One of my weekly pleasures is editing the Washingtonian feature produced by John Larson and Susan Moyer from the Polson Museum. They mine the now defunct Washingtonian newspapers of 100 years ago for nuggets of historic and journalistic gold and we reprint some the old stories once a week.
My only role is cutting the feature down to size because we don’t have space for all the fascinating, often lurid, tales of our past. It’s harder than it looks. Some great stuff hits the cutting room floor and the guilt is almost more than I can bear.
This week the feature will appear on Tuesday and you’ll read about Labor Day when Labor Day was really Labor Day.

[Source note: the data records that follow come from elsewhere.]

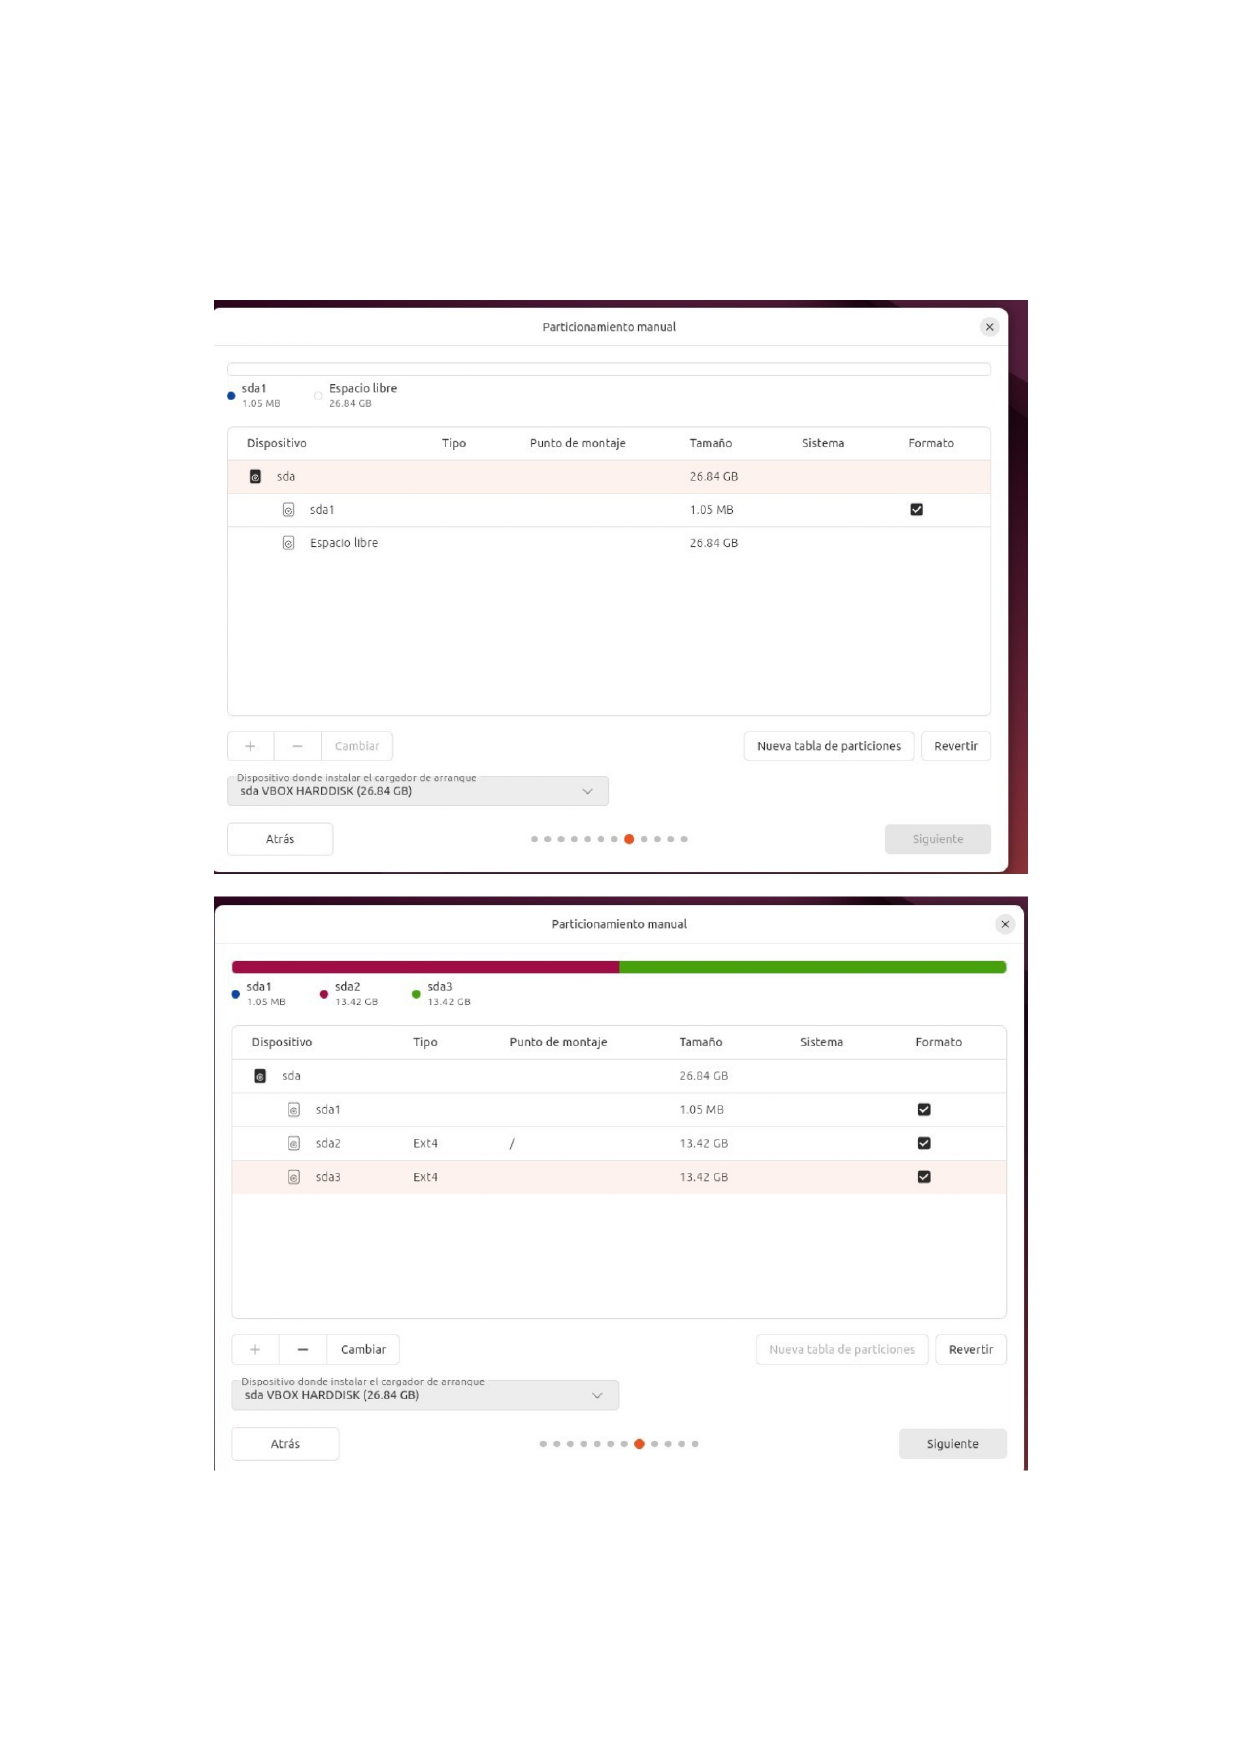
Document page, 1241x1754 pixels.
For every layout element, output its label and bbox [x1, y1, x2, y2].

picture [118, 204, 1123, 1624]
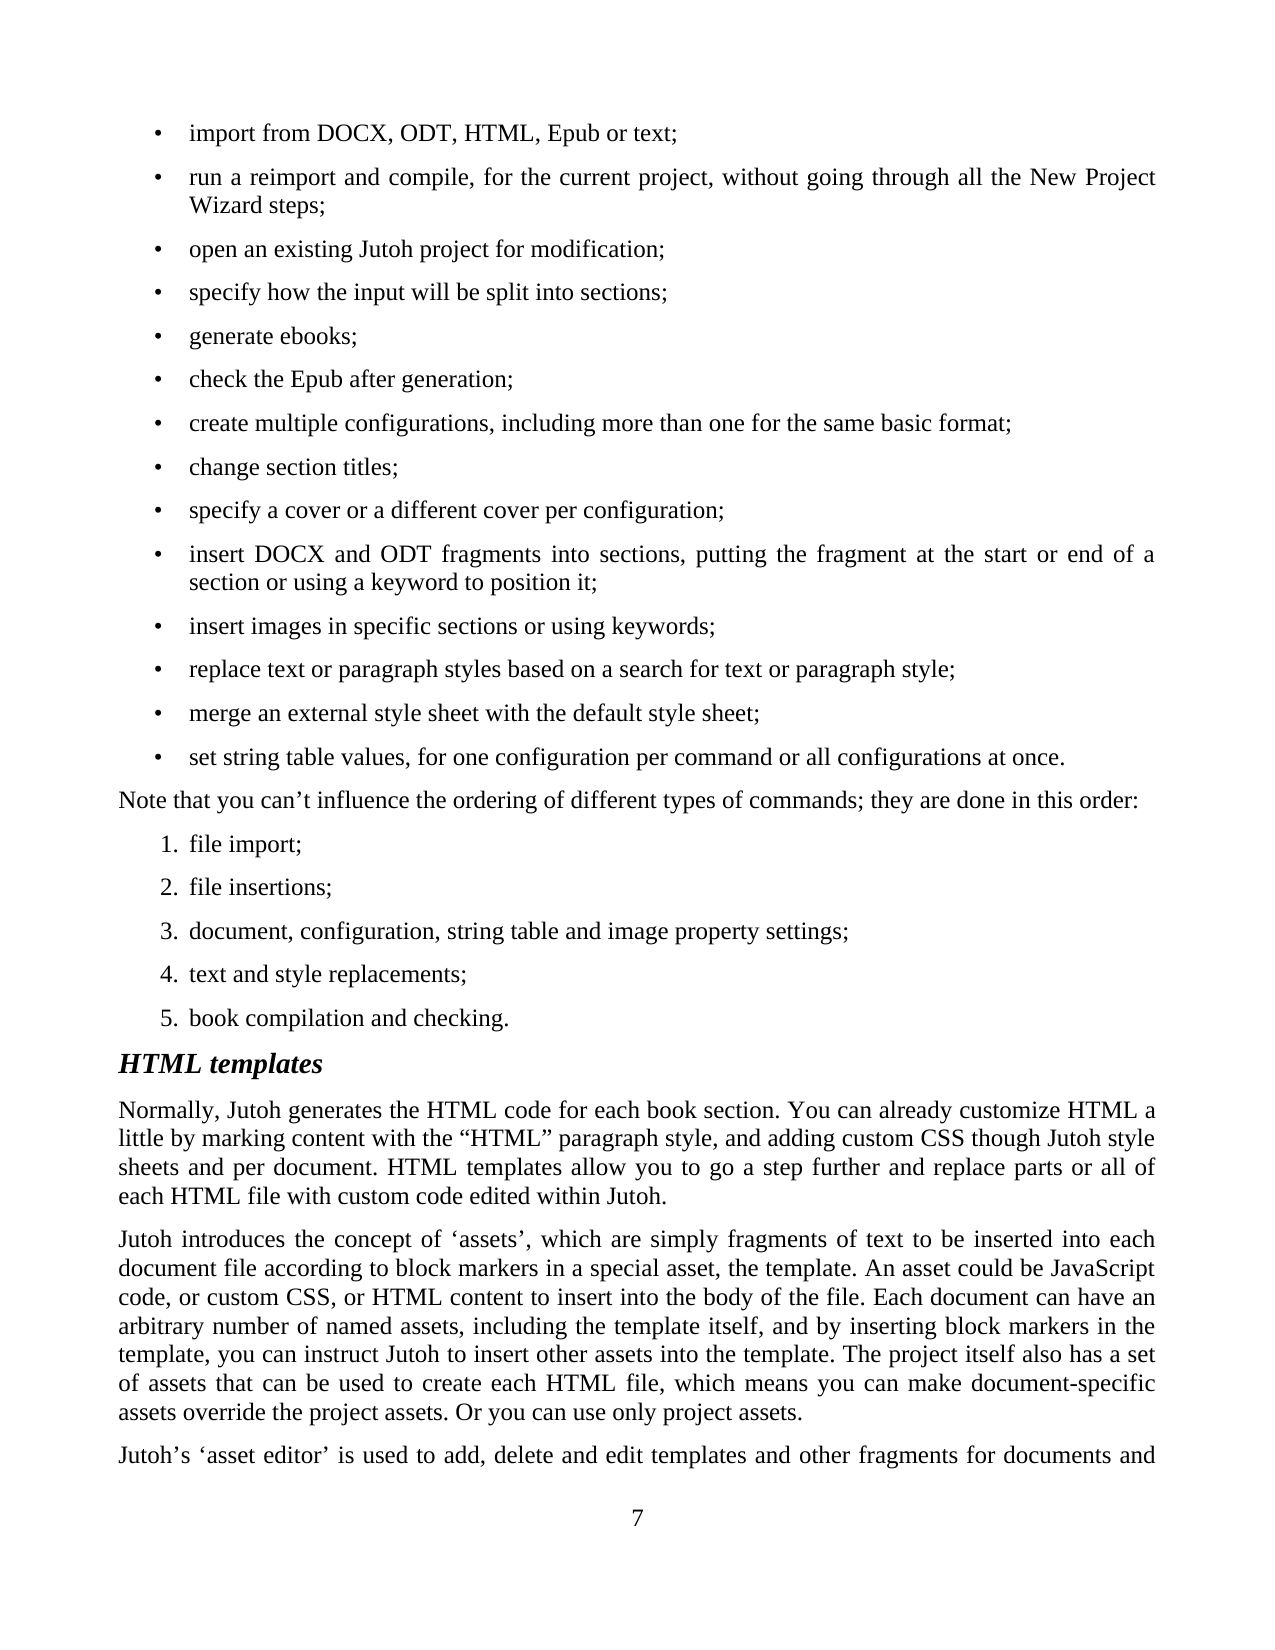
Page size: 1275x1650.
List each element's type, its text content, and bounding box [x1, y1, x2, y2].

list create multiple configurations, including more than one for the same basic format; [153, 408, 1157, 437]
list merge an external style sheet with the default style sheet; [153, 698, 1157, 727]
list change section titles; [153, 452, 1157, 480]
list import from DOCX, ODT, HTML, Epub or text; [153, 118, 1157, 147]
list insert images in specific sections or using keywords; [153, 611, 1157, 640]
list book compilation and checking. [153, 1003, 1157, 1032]
text Jutoh introduces the concept of ‘assets’, which are simply fragments of text to be inserted into each document file according to block markers in a special asset, the template. An asset could be JavaScript code, or custom CSS, or HTML content to insert into the body of the file. Each document can have an arbitrary number of named assets, including the template itself, and by inserting block markers in the template, you can instruct Jutoh to insert other assets into the template. The project itself also has a set of assets that can be used to create each HTML file, which means you can make document-specific assets override the project assets. Or you can use only project assets. [118, 1224, 1157, 1426]
list file insertions; [153, 872, 1157, 901]
list text and style replacements; [153, 959, 1157, 988]
list file import; [153, 829, 1157, 857]
list set string table values, for one configuration per command or all configurations at once. [153, 742, 1157, 770]
list check the Epub after generation; [153, 364, 1157, 393]
list specify a cover or a different cover per configuration; [153, 495, 1157, 524]
list replace text or paragraph styles based on a search for text or paragraph style; [153, 654, 1157, 683]
text Note that you can’t influence the ordering of different types of commands; they are done in this order: [118, 785, 1157, 814]
list insert DOCX and ODT fragments into sections, putting the fragment at the start or end of a section or using a keyword to position it; [153, 539, 1157, 596]
subtitle HTML templates [118, 1046, 1157, 1080]
text Normally, Jutoh generates the HTML code for each book section. You can already customize HTML a little by marking content with the “HTML” paragraph style, and adding custom CSS though Jutoh style sheets and per document. HTML templates allow you to go a step further and replace parts or all of each HTML file with custom code edited within Jutoh. [118, 1095, 1157, 1210]
text Jutoh’s ‘asset editor’ is used to add, delete and edit templates and other fragments for documents and [118, 1441, 1157, 1469]
list generate ebooks; [153, 321, 1157, 350]
list open an existing Jutoh project for modification; [153, 234, 1157, 263]
list specify how the input will be split into sections; [153, 277, 1157, 306]
list run a reimport and compile, for the current project, without going through all the New Project Wizard steps; [153, 162, 1157, 219]
list document, configuration, string table and image property settings; [153, 916, 1157, 944]
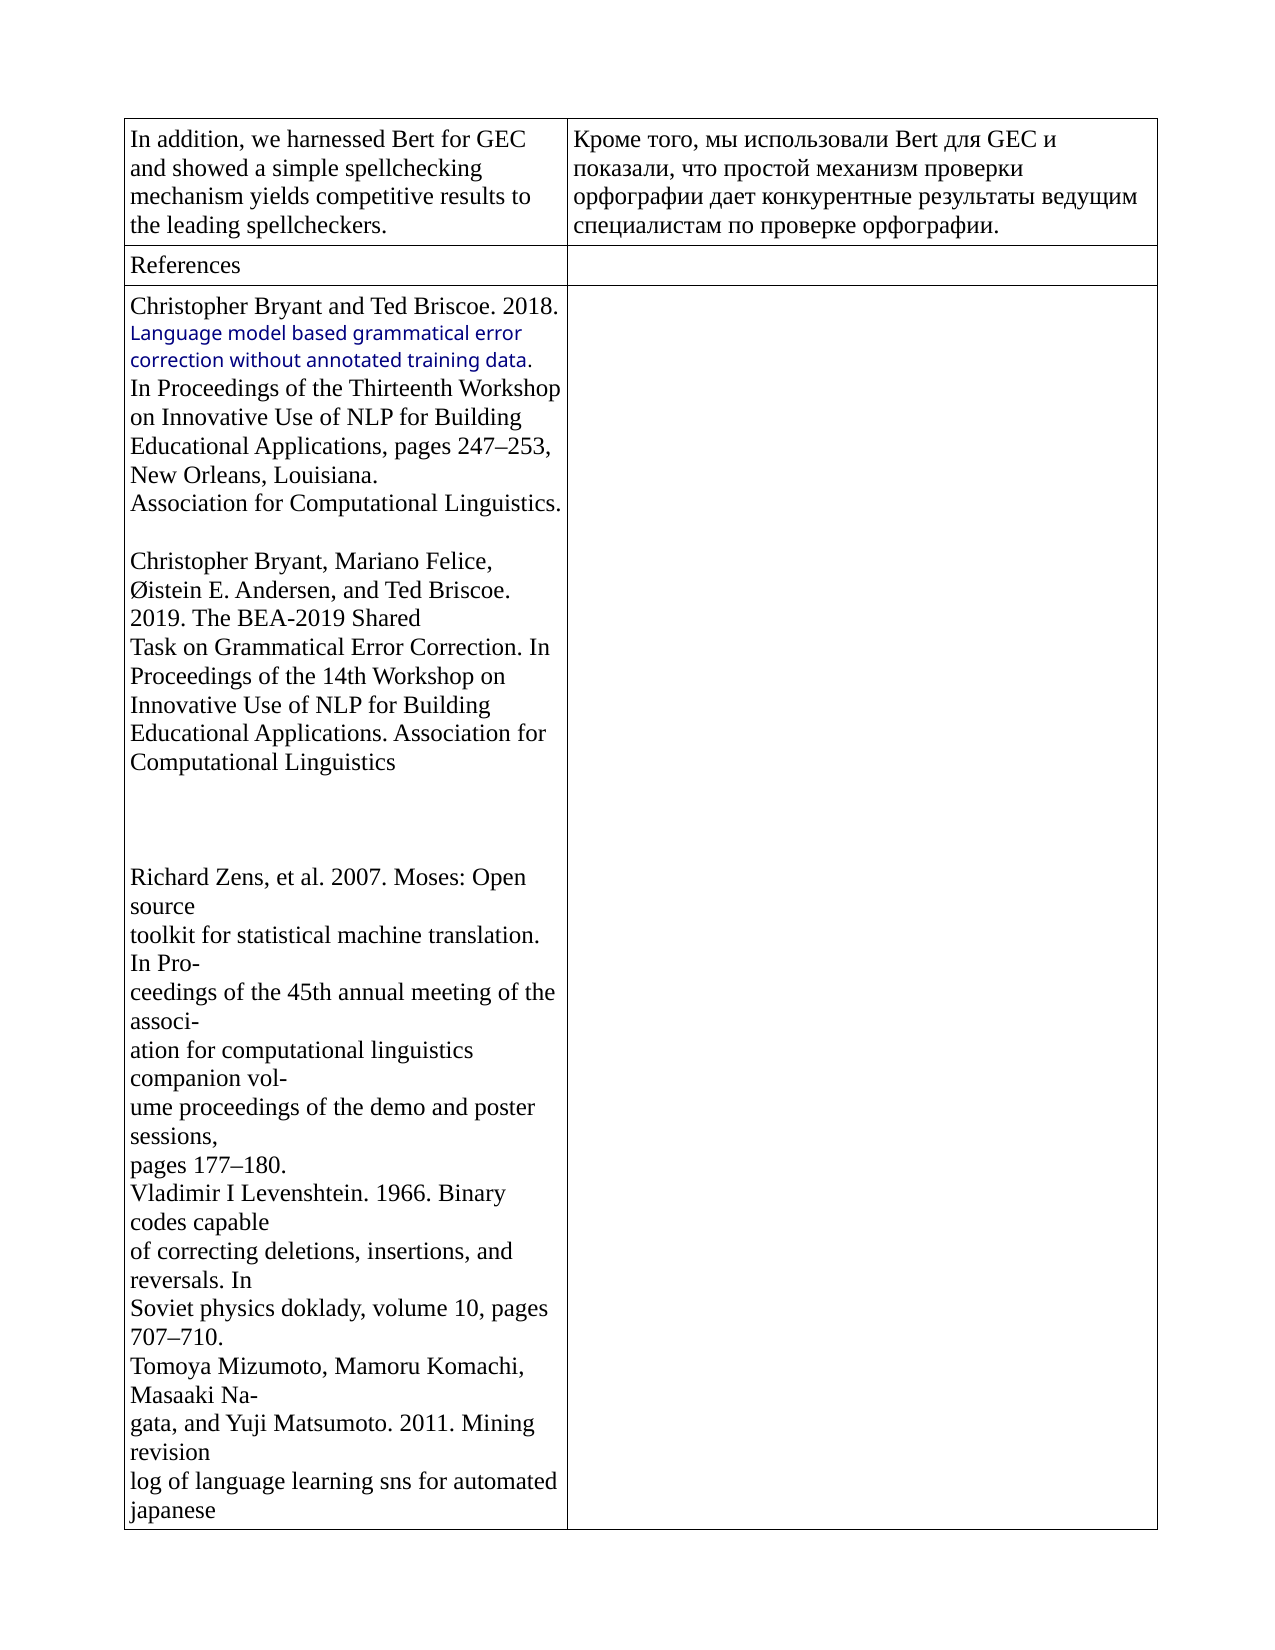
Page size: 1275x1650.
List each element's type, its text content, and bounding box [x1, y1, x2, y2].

In 1913, the Labor Day parade in Aberdeen was more than 16 blocks long, the Washie reported. Stores closed and business stopped while 700 workers marched by.
The Aberdeen band led the way, followed by the Sailors Union (in uniform), the Hoquiam-Aberdeen Women’s Card and Label League, the laundry workers, the electricians, the painters (wearing white suits and carrying yardsticks), the plumbers (no word on what they carried), ship carpenters and then the regular old carpenters.
That was just the first half of the parade. The Hoquiam band led off the second half. Then came the tailors, followed by the musicians, the cigar makers, the bakers in their white suits, the barbers, the clerks, the bartenders, the brewery workers (wearing garlands of hops) the printers and pressmen, the longshoremen, the teamsters and the biggest group of all, the woodsmen of Grays Harbor.
I don’t know whose bright idea it was to put the printers and pressmen next to the bartenders and brewery workers, but I’m guessing the lines weren’t especially straight in that stretch of the parade.
The main speech of the day came from a Mr. Marsh, president of the State Federation of Labor.
“It is the belief of the labor unionist that man should have time to enjoy that which he creates,” said Mr. Marsh. “We stand for an eight-hour day. We want time for recreation, time for study and wholesome amusement. The labor movement relies upon the education of the working class and the only way the workers can be educated is by giving them time to study.”
I don’t know about you, but it makes me a little ashamed to spend my off hours worrying about the relief pitching on my fantasy baseball team.
Interestingly, the question of immigration was also on Mr. Marsh’s mind.
“They tell us that the opening of the Panama Canal is the greatest thing since the discovery of America,” he said. “But the opening of the canal will present great problems to laborers of this coast. Immigrants will come into this country by the thousands. We must settle the question for the best interests of labor. There will be many avaricious employers willing to use their labor as a means of lowering our standard of living. I urge every man to be giving his best thought to the study of this question. The time is short and the danger imminent.”
What a debt we owe those folks who marched down Heron Street 100 years ago. This was at a time when the labor movement was still fighting for a basic eight-hour day and 40-hour work week. Labor Day as a federal holiday was less than 20 years old. The basic rights and benefits we have as employees are the result of the commitment of those people and ones like them who came after.